Here’s something shocking – Morrissey’s new album suffers from being insufficiently self-indulgent. Yes, on the maladjusted Mancunian’s first album in five years he doesn’t even have the decency to parody himself, as he has for most of the past 10 years.
The problem with World Peace is None of Your Business, other than its lack of either wit or pathos, is Mozzer’s concentration on matters external to himself. For a man whose music once seemed so personal and, by connection, so intrinsically British, the so-called pope of mope has become bizarrely obsessed with name-checking as many cities and countries as possible – from Istanbul to Brazil. On a handful of songs, the planet as a whole is his subject.
Rather than offering kitchen-sink realism or mournful reflections on his own mental state, he adopts the role of an omniscient narrator, looking down on all the poor souls of the world in one boorish sweep. Maybe after penning his infamous Autobiography last year he’s sick of writing about number one. However, it seems nearer to the truth that he’s sick of writing itself – the songs rarely extend in scope beyond their title. For example, in ‘The Bullfighter Dies’, the titular event occurs, he reels off the names of six Spanish cities, he croons ‘nobody cries because we want the bull to survive’ a few times… and that’s it. The insightful details and the well-chosen phrases that made his writing so special are nowhere to be seen.
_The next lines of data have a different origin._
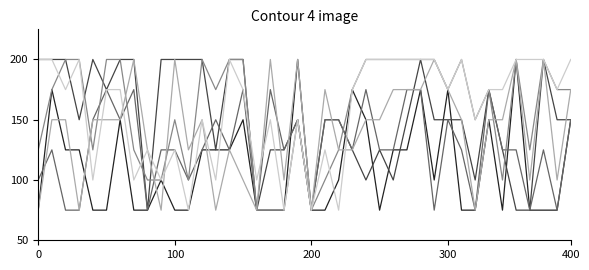

Does the chart display data point markers on the line(s)?

No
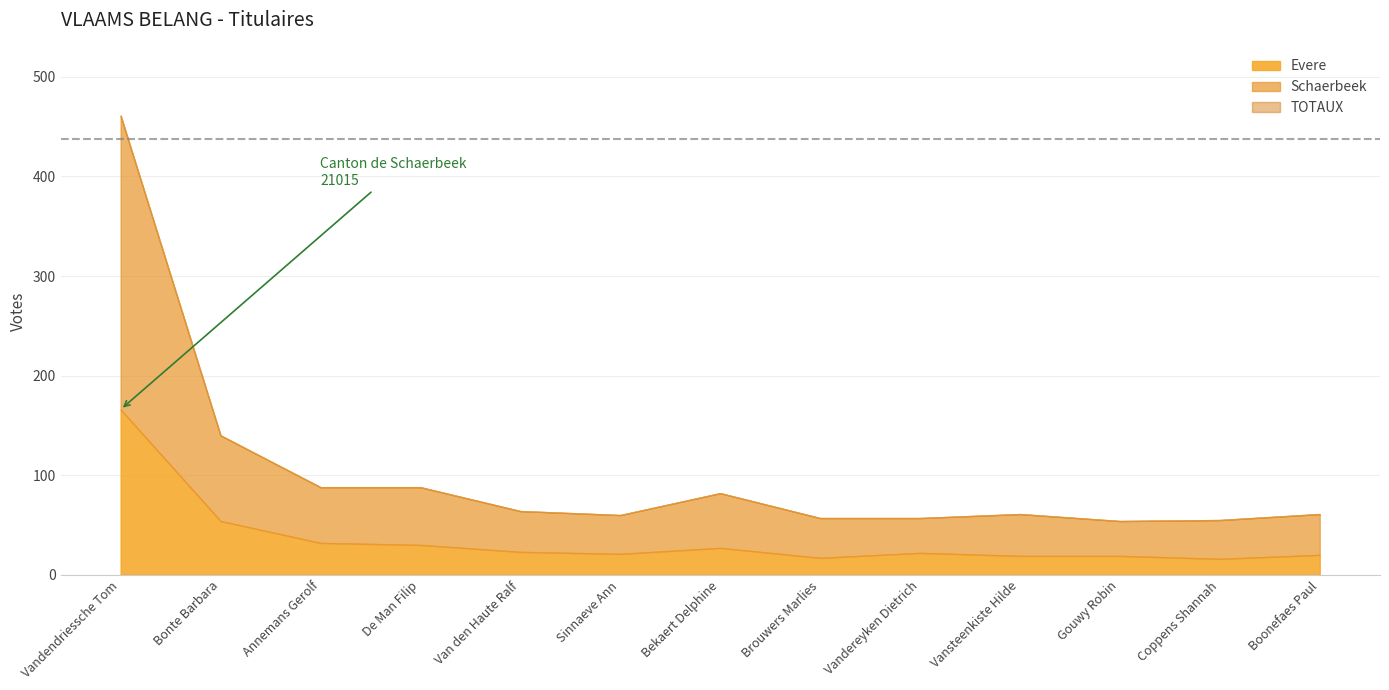

True or false: TOTAUX and Evere cross at least once.

False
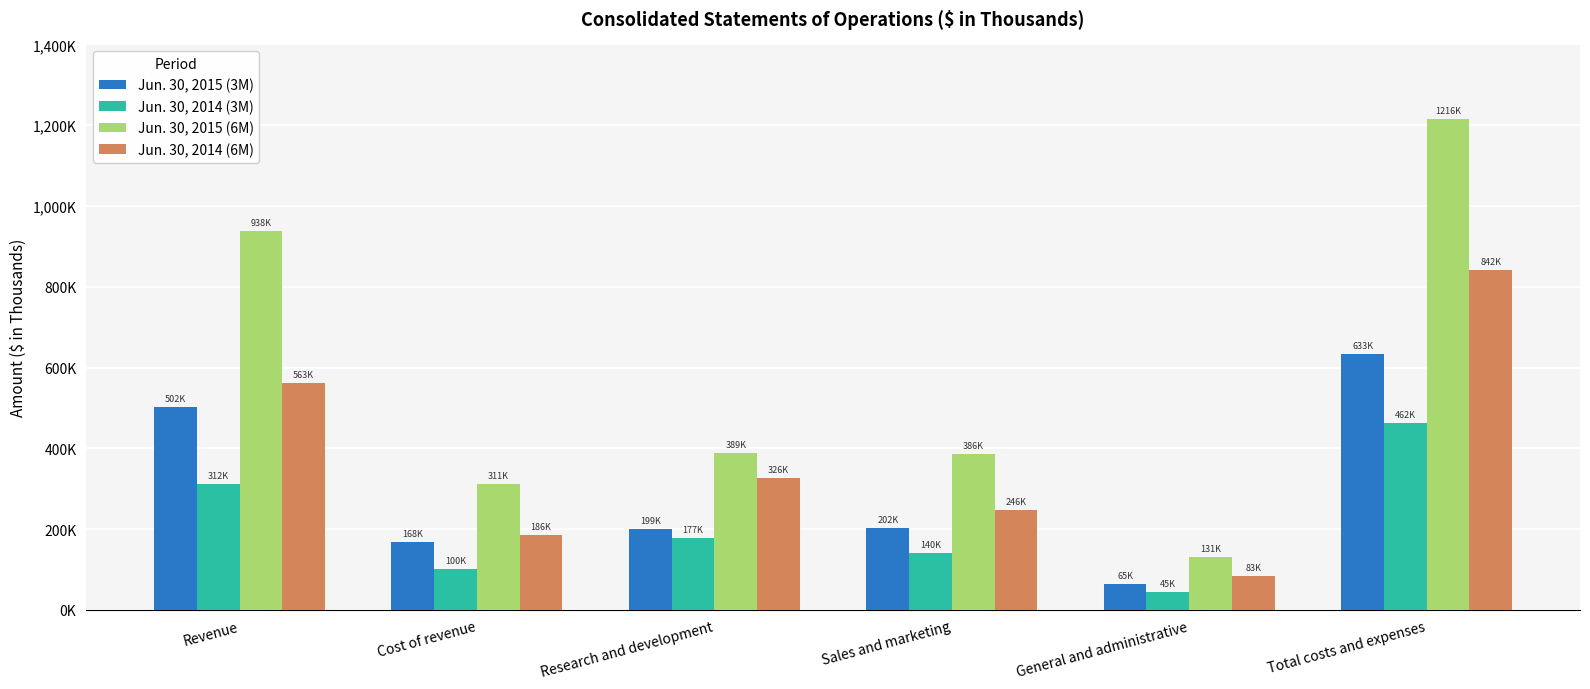

Are the bars horizontal?

No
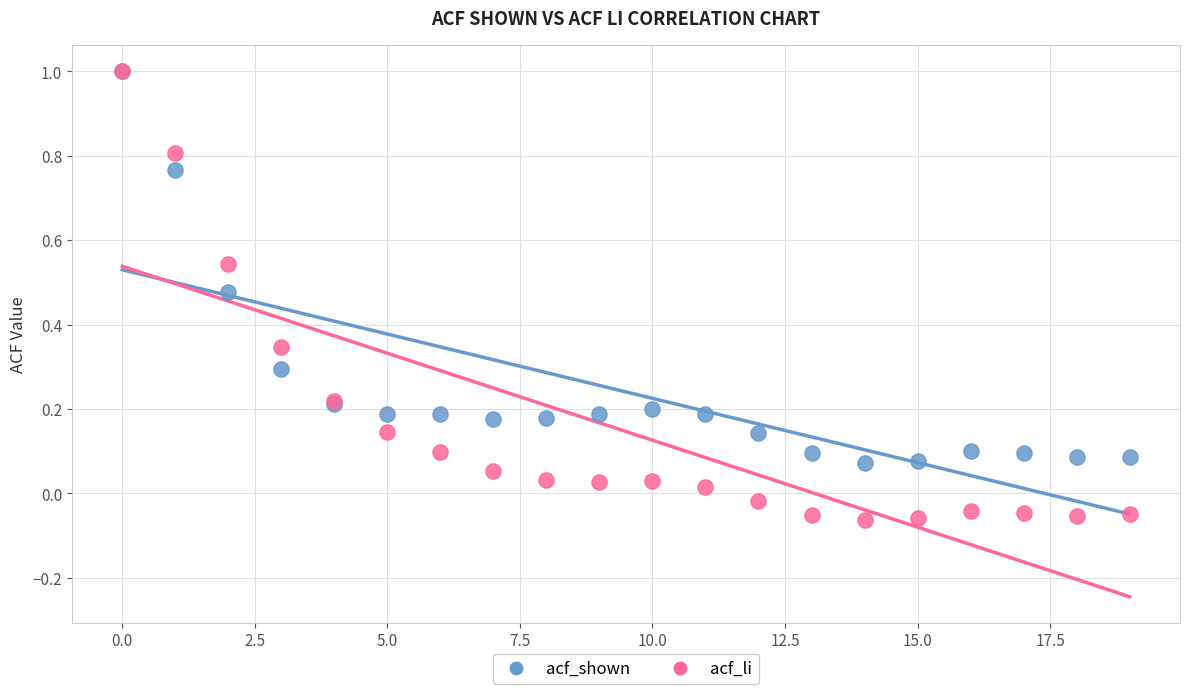

What are all the series names shown in the legend?

acf_shown, acf_li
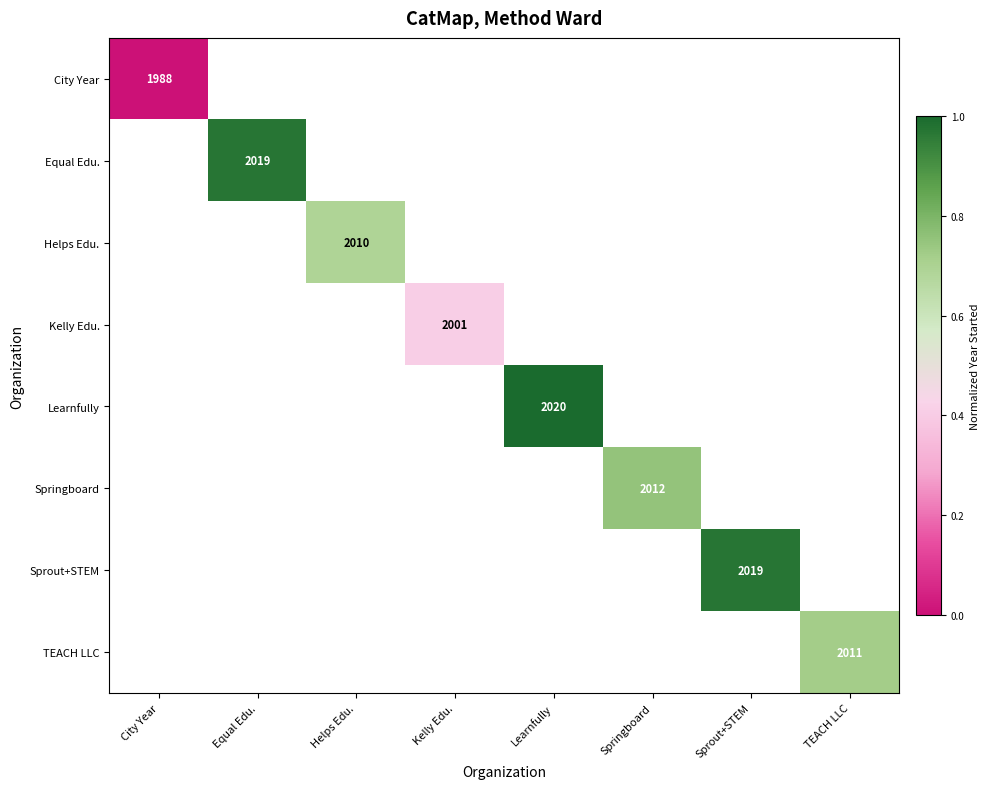

Is it true that Sprout+STEM equals 2019 at Sprout+STEM?

True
To take a pause from slagging off the lyrics, the music deserves to be declared abysmal, and then instantly forgotten. In fact, the music is so dire that Morrissey chose to promote the album with videos of him performing spoken-word versions of some of the songs. Yes – music videos without any music! Boston-based producer Joe Chiccarelli is behind the album’s abhorrent production. In a pathetic attempt to give some variety to Morrissey’s typical guitar-rock, he plonks long chunks of ‘found sound’ on to the beginning of many of the tracks. And I don’t mean 10 seconds of ‘Take Me Back to Dear Old Blighty’ – one track’s introduction consists of a minute-and-a-half of glass harmonica solo.
In Morrissey’s pretentious attempt to report on tragi-comic incidents on a global scale, he has created an album that seldom gives away the persona that once seemed so open and sensitive. The sage of Salford has become as emotive as a satnav.